*Articolo*:
= = = = = = =

Principale Arte, Cultura & Società Si parte da Cecco lungo Dante e si arriva a Franco Battiato

Si parte da Cecco lungo Dante e si arriva a Franco Battiato

Di Pierfranco Bruni

La musica ha il suo silenzio nelle parole. Le parole sono già musica quando vivono nel gioco infaticabile del ritmo. Ritmo rito. La ripetizione è un rito.
Da Cecco Angiolieri a Franco Battiato. Roberto Vecchioni l’ho conosciuto con la ormai antica “Luci a San Siro”, ma anche con quel battuto sanremese di “L’uomo che si gioca il cielo a dadi” che ho sempre dedicato a mio padre molti e molti anni fa quando navigavo la mia prima giovinezza tra i banchi del liceo in un paese sperduto di un Sud lontano.

Poi l’ho costantemente seguito e mi ha accompagnato. Oggi riascolto con passione due sue canzoni che mi hanno lasciato un segno (una questione forse personale, ma chi non ha questioni personali legati alla musica?) dentro l’anima. Mi riferisco a “Che dire di lei” e soprattutto a “Mi manchi”. Oltre a “Gli anni” e a “Milady” che sono stati il cielo sul quale ho disegnato segreti e tensioni nel corso di queste mie stagioni.
Mi hanno accompagnato e molte di queste canzoni sono dentro le pagine di un mio romanzo nel quale si racconta di un amore vissuto e finito. Sino al testo “Alighieri” in cui la continuità poetica su Dante diventa il tramite per penetrare i linguaggi poetici. Testo che però, rispetto ad altri, non mi convince proprio poeticamente. Ma ciò è possibile comprenderlo soltanto se si parte da un presupposto centrale che è quello del legame tra canzone e poesia in Vecchioni.
Dante è come Pavese, come la Merini, come Pessoa, come Rimbaud, come Pascoli, come Penna in Roberto? È un passaggio obbligato. Non puramente esistenziale come è stata Alda Merini. Vecchioni è come se obbligasse a ripensare Dante. Propone delle lezioni anche teoriche. Modello diverso rispetto a De André, Branduardi (sul quale sto lavorando in questa stagione, e Battiato. Propone delle lezioni su Dante. D’altronde si lascia intervistare proprio su come leggere Dante oggi, ma credo che il discorso parametrale linguistico non può essere soltanto teorico o didattico, ma piuttosto spontaneo.

I tocchi di alcuni versi sono incisi metaforici che vivono con i personaggi ricordi e nostalgie. Roberto l’ho incontrato in anni lontani in provincia di Lecce. Una serata particolare che continua ad essere dentro di me. C’era stata la pioggia. Ma il suo concerto per pochi si tenne subito dopo. Una fantasia di colori e tanta nostalgia. Coriandoli di emozioni. Poi in un altro concerto in teatro (“Gli anni ti inseguono quando sei solo Gli anni ti parlano… Gli anni si impigliano e si aggrovigliano…”).
Su Fabrizio De André ho scritto due libri definendolo come il cantore del sogno del Mediterraneo. Ho seguito alcuni suoi concerti. L’ho conosciuto a Taranto in un concerto di molti anni fa. Un incastro di voci e di immagini. Da De Andrè a Vecchioni. Quelle canzoni riportano pezzi di una recita che ho vissuto in uno scenario indefinibile e indimenticabile nonostante gli anni che sono passati. Un incontro, tra un racconto d’amore e il tempo, che resta “dentro gli occhi”. Parole nostalgie nel vento della musica.

= = = = = = =

*Dati grezzi*:
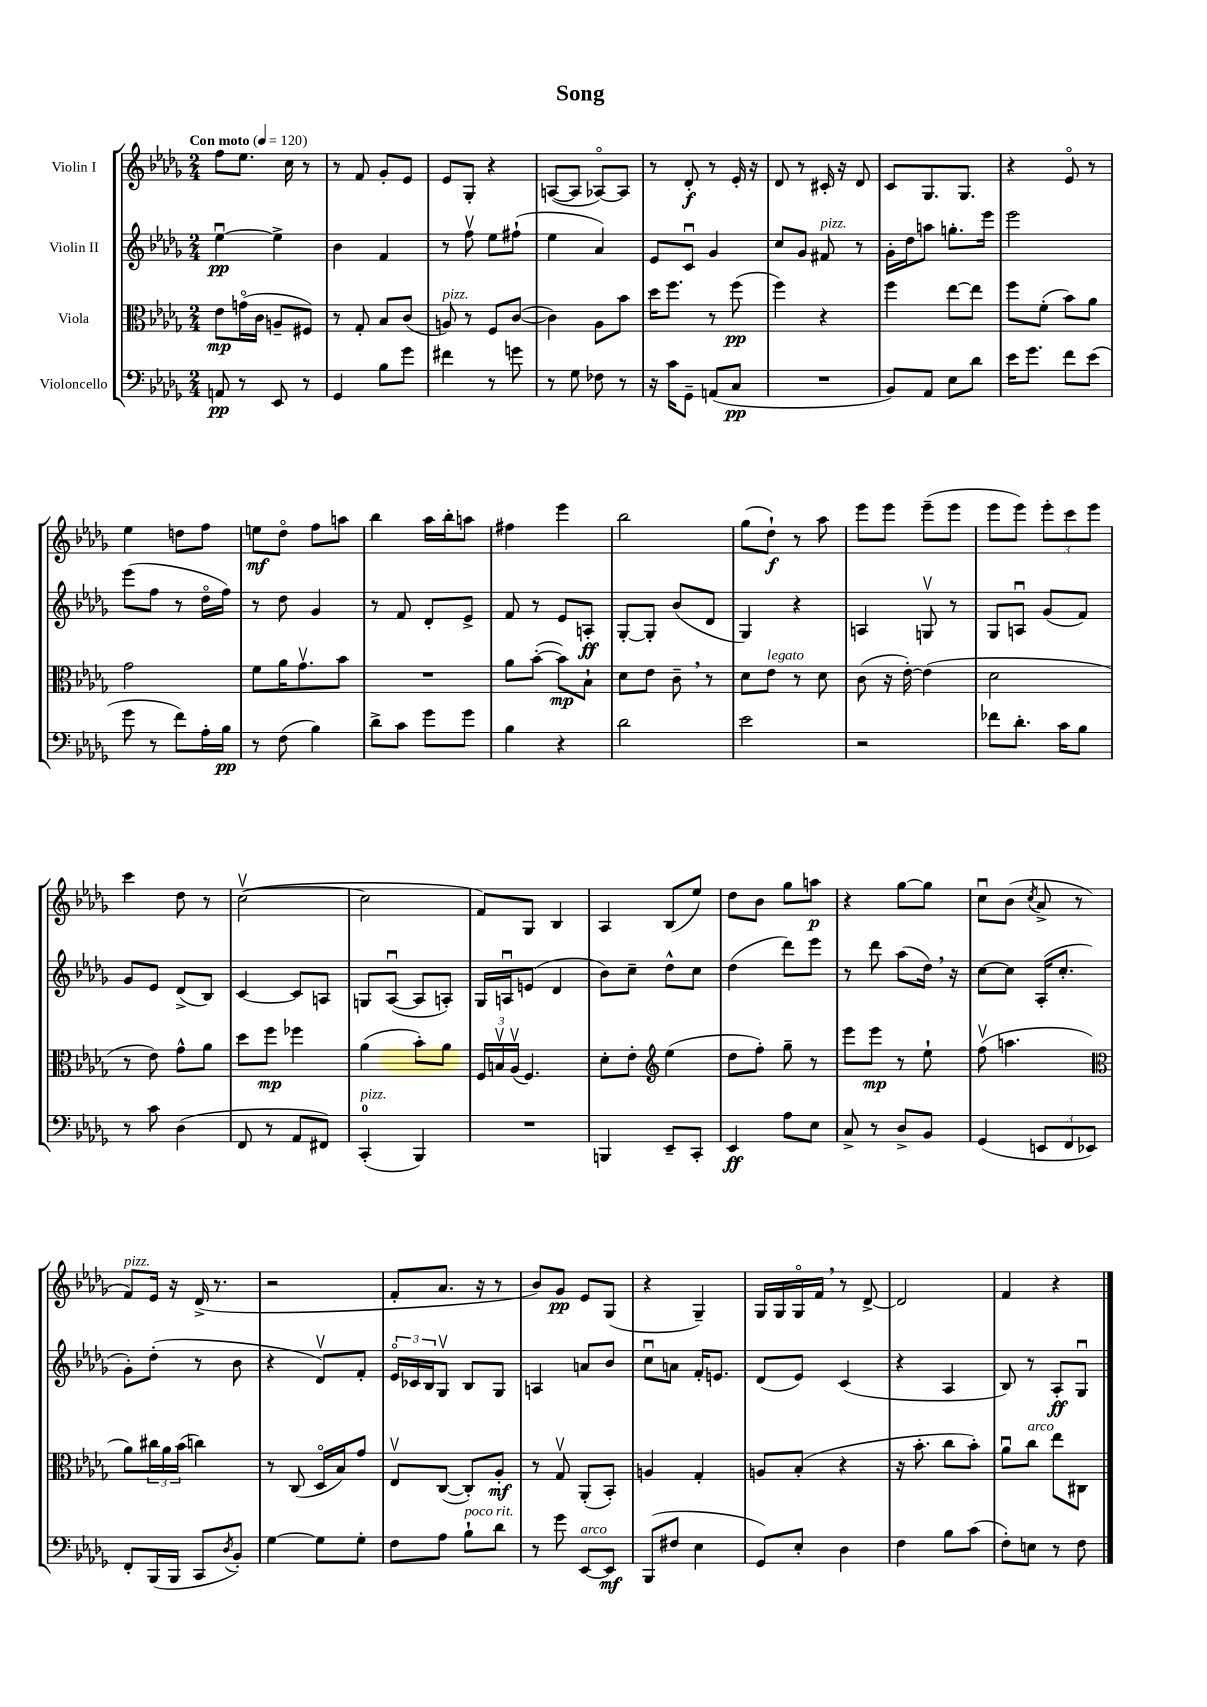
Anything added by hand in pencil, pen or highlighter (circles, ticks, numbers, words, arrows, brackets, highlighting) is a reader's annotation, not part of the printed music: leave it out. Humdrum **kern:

= = = = = = =

*Esercizi da svolgere*:
1) Traduci in inglese questa frase dell'articolo su Vecchioni e la canzone d'autore: «Su Fabrizio De André ho scritto due libri definendolo come il cantore del sogno del Mediterraneo.»
2) Scrivi il seguito dell'articolo su Vecchioni, De André e Dante, partendo subito dopo l'ultima frase.

*Soluzioni*:
1) I have written two books on Fabrizio De André, defining him as the singer of the dream of the Mediterranean.

2)
In una intervista alla domanda: Perché leggere Dante è importante? Vecchioni ha risposto: “Tra i mille motivi due mi sembrano essenziali: la nascita ufficiale del linguaggio poetico italiano e l’insuperato trasporto lirico nell’esame dell’animo umano. Dante “inventa” una lingua dai frammenti di ballate regionali superando il tema fisso dei trovatori; il male, la punizione e il perdono diventano valori universali e le ragioni del parlar poetico si sovrappongono alla razionalità dei “trattati filosofici” svelando l’uomo nel suo divenire terreno e nella sua ricerca di Assoluto, laddove era stato schiavo e manierato cantore di una microscopica immanenza”. Su questo non concordo, sono piuttosto un crociano, ma entriamo in un altro discorso.
Credo, comunque, che l’influenza di Dante nella canzone d’autore debba essere interpretata non in forma teorica o in una tesi della prassi ma in un “esercizio” puramente letterario. Sono convinto che i maggiori cantautori che sono entrati nel costato dantesco restano De André (partendo da Cecco Angiolieri) per l’immensa ricerca su tutta la letteratura internazionale, Battiato per aver saputo incrociare (si pensi a “Sesamo”) Oriente ed Occidente in un Dante esoterico e Branduardi per il valore del sacro che ha immerso nel linguaggio. Ma Vecchioni resta comunque un per no centrale in una linea che è letteraria.
Si pensi al suo entrare direttamente nella letteratura con i suoi libri. Viaggi del tempo immobile di Roberto Vecchioni. Un libro di racconti. O un romanzo. O un diario nel tempo della memoria dove gli archetipi hanno una loro valenza onirica e la frammentarietà del contemporaneo è solo esistenza e non storia.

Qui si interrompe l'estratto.